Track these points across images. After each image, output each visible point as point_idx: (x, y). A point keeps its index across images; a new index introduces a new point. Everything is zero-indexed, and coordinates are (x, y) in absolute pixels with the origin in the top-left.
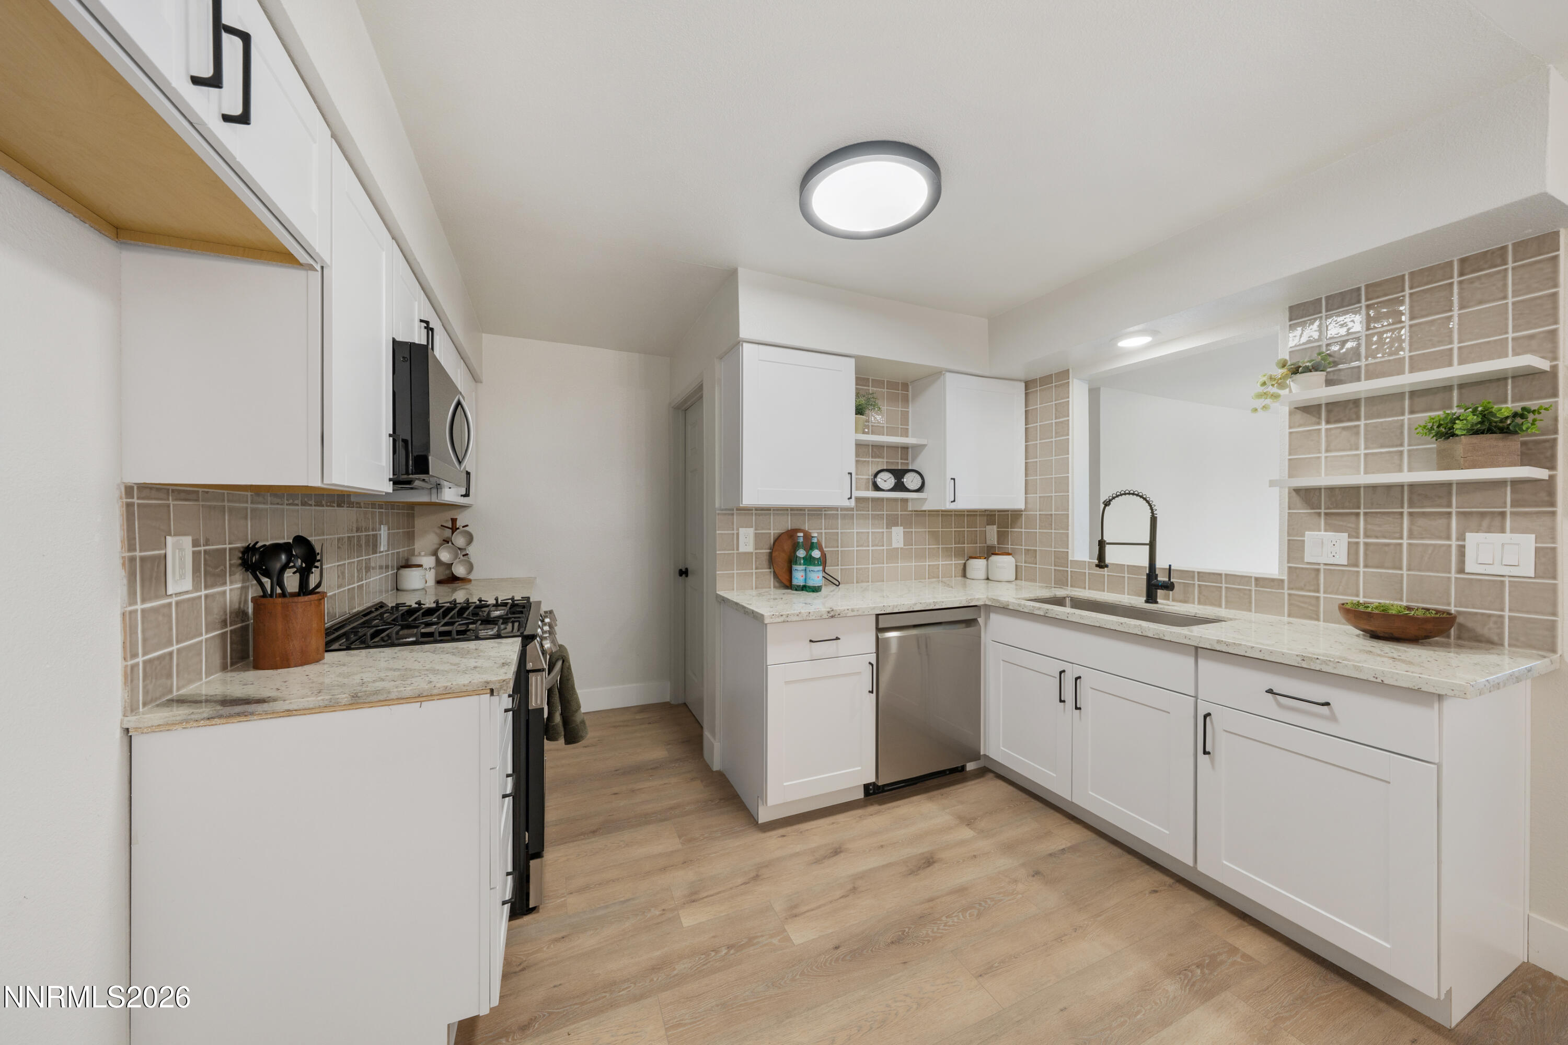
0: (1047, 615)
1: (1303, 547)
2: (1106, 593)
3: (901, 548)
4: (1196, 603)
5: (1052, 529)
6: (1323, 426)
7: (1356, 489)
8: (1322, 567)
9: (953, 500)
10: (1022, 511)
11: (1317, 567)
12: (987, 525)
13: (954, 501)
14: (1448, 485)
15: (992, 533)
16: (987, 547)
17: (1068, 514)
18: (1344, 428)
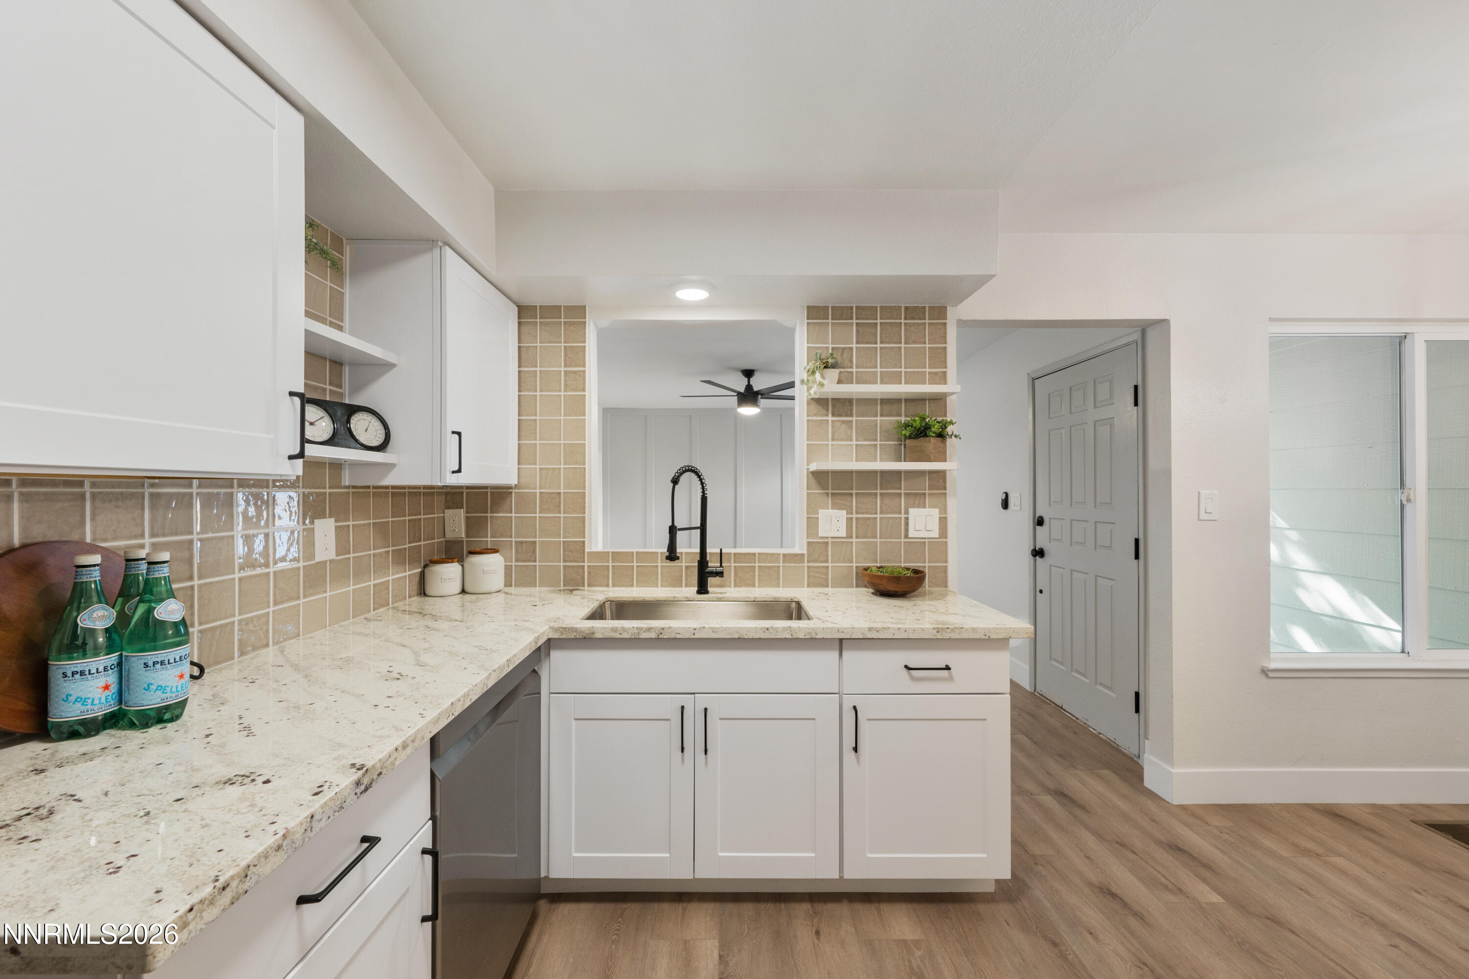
0: (661, 636)
1: (818, 523)
2: (635, 588)
3: (331, 561)
4: (732, 586)
5: (560, 513)
6: (830, 418)
7: (850, 472)
8: (830, 540)
9: (456, 468)
10: (511, 488)
11: (826, 540)
12: (446, 508)
13: (459, 471)
14: (898, 473)
15: (456, 520)
16: (446, 542)
17: (584, 493)
18: (843, 422)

━━━━━━━━━━━━━━━━━━━━

THE TASK: Everything in the material above should be reproduced exactly, except the pictures.

ANSWER SECTION:
Track these points across images. After each image, output each visible point as point_idx: (x, y). A point keeps its index across images; a new index introduces a new point. Everything is zero-indexed, and coordinates are (x, y) in absolute pixels with the origin in the top-left.
0: (1047, 615)
1: (1303, 547)
2: (1106, 593)
3: (901, 548)
4: (1196, 603)
5: (1052, 529)
6: (1323, 426)
7: (1356, 489)
8: (1322, 567)
9: (953, 500)
10: (1022, 511)
11: (1317, 567)
12: (987, 525)
13: (954, 501)
14: (1448, 485)
15: (992, 533)
16: (987, 547)
17: (1068, 514)
18: (1344, 428)
0: (661, 636)
1: (818, 523)
2: (635, 588)
3: (331, 561)
4: (732, 586)
5: (560, 513)
6: (830, 418)
7: (850, 472)
8: (830, 540)
9: (456, 468)
10: (511, 488)
11: (826, 540)
12: (446, 508)
13: (459, 471)
14: (898, 473)
15: (456, 520)
16: (446, 542)
17: (584, 493)
18: (843, 422)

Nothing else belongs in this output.